The DR 3(w18),DQw4 haplotype differs from DR3(w17),DQw2 haplotypes at multiple class II loci

Abstract

The polymorphism of HLA class II molecules in man is particularly evident when comparisons between population groups are made. This study describes a DR3 haplotype commonly present in the American black population. Unlike the Northern European population, in which almost all DR3 individuals are DQw2, approximately 50% of DR3-positive American blacks express a DQw4 allelic product. This study characterizes the DR subregion of that haplotype. cDNA sequence analysis has revealed a DRβ gene which differs at several positions from previously described DR3βI genes. It is postulated that a gene-conversion-like event with a DRw52β gene as donor has generated some of these differences.

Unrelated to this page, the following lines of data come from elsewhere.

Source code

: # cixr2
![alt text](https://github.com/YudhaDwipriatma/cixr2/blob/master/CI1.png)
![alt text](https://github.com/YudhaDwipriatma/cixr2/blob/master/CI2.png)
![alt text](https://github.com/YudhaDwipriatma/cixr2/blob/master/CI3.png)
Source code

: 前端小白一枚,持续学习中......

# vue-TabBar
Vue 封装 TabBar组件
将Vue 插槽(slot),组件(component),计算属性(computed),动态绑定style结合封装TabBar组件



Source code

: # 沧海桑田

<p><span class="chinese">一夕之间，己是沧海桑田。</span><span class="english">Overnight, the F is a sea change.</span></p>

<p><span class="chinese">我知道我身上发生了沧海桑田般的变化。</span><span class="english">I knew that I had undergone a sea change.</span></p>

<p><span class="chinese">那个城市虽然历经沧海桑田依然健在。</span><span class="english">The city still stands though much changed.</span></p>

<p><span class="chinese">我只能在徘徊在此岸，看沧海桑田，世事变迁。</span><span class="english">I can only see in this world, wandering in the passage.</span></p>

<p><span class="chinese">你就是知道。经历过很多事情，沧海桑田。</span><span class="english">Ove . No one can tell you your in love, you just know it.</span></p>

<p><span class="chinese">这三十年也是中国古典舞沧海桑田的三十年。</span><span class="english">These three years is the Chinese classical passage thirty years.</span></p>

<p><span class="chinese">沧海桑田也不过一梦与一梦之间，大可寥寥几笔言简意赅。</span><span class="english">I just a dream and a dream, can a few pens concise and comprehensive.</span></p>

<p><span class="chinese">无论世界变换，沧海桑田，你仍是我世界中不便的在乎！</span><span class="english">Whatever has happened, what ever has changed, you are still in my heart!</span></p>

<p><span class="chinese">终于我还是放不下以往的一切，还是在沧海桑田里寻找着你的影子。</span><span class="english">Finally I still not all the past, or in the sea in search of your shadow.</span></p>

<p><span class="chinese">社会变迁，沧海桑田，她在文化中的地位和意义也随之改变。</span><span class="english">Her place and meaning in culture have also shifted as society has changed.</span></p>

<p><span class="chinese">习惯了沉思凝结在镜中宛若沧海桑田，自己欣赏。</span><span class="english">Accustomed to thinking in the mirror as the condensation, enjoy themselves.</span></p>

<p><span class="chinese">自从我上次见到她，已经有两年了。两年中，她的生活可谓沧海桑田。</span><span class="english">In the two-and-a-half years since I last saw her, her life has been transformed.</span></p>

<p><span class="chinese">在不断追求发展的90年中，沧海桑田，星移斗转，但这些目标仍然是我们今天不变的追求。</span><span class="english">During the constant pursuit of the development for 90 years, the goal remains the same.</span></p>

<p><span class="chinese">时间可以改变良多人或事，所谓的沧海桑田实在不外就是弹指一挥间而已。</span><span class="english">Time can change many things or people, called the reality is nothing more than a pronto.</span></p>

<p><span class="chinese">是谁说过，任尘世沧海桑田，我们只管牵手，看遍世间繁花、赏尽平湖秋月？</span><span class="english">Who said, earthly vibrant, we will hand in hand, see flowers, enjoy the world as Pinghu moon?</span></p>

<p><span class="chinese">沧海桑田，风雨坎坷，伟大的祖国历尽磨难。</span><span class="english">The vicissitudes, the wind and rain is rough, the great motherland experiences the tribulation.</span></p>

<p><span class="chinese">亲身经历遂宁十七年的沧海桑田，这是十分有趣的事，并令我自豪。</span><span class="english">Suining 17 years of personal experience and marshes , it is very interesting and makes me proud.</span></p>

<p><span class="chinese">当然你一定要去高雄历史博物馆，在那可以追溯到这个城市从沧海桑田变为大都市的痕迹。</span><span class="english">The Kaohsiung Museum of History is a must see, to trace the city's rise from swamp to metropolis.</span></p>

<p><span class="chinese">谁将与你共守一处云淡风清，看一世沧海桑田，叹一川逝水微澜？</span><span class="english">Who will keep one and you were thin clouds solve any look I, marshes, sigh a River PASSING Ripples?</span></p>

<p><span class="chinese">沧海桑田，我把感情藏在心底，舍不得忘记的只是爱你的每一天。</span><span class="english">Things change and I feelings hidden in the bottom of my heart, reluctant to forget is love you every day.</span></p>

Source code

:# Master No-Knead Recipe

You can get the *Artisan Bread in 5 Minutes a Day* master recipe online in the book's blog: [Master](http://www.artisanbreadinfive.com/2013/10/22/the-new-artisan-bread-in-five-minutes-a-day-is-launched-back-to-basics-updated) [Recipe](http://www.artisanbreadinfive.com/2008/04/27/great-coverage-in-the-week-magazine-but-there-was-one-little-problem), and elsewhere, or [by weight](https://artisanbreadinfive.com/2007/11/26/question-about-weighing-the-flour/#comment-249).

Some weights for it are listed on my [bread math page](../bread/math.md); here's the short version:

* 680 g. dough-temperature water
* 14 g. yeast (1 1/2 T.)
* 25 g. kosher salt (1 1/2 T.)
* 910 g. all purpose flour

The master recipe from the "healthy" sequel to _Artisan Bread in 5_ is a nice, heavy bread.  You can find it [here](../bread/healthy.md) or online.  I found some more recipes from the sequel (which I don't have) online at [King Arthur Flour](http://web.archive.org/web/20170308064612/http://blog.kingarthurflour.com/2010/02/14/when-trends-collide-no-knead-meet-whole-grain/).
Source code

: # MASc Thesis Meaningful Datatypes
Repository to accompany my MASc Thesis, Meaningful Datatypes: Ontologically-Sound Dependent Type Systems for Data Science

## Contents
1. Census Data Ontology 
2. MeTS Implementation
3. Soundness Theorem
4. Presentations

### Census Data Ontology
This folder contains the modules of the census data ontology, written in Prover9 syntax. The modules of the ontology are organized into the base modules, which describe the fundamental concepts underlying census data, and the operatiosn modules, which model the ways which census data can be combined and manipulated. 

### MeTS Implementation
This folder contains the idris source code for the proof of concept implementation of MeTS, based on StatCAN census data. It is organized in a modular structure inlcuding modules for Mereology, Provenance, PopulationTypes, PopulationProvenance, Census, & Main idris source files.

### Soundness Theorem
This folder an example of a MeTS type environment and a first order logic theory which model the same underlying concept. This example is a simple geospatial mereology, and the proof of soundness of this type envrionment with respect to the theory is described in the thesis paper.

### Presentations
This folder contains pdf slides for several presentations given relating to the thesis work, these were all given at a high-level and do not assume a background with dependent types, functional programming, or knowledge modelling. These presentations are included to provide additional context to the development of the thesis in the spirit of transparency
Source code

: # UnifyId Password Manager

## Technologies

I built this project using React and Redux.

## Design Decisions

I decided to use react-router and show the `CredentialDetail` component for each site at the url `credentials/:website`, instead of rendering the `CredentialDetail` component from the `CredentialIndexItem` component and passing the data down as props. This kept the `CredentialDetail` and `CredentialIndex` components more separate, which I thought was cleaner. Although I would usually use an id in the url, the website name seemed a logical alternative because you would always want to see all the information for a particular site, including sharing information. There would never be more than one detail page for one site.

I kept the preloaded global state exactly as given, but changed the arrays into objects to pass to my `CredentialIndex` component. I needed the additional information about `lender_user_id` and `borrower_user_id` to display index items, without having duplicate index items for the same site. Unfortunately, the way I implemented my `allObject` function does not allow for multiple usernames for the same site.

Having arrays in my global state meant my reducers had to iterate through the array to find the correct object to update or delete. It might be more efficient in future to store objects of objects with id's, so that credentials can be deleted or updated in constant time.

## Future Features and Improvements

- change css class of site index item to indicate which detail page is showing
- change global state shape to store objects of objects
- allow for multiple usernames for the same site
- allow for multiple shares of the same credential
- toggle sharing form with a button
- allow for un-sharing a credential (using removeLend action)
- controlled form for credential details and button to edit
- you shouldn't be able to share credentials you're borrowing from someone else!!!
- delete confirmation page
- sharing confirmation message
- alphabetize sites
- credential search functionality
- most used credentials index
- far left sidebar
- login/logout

The haplotype carries a DRw52a allele as defined by oligonucleotide hybridization studies. DNA restriction fragment analysis using a family and several unrelated individuals has allowed us to identify DRα and β fragments associated with the DR3 (w18), DQw4 haplotype. The most striking observation is that the DR3 (w18),DQw4 haplotype differs from DR3 (w17),DQw2 haplotypes at multiple class II loci. Several genetic mechanisms including reciprocal recombination, gene conversion, and point mutation were involved in generating the differences between these haplotypes. Once established, the DR3 (w18),DQw4 haplotype appears to be relatively stable in the population.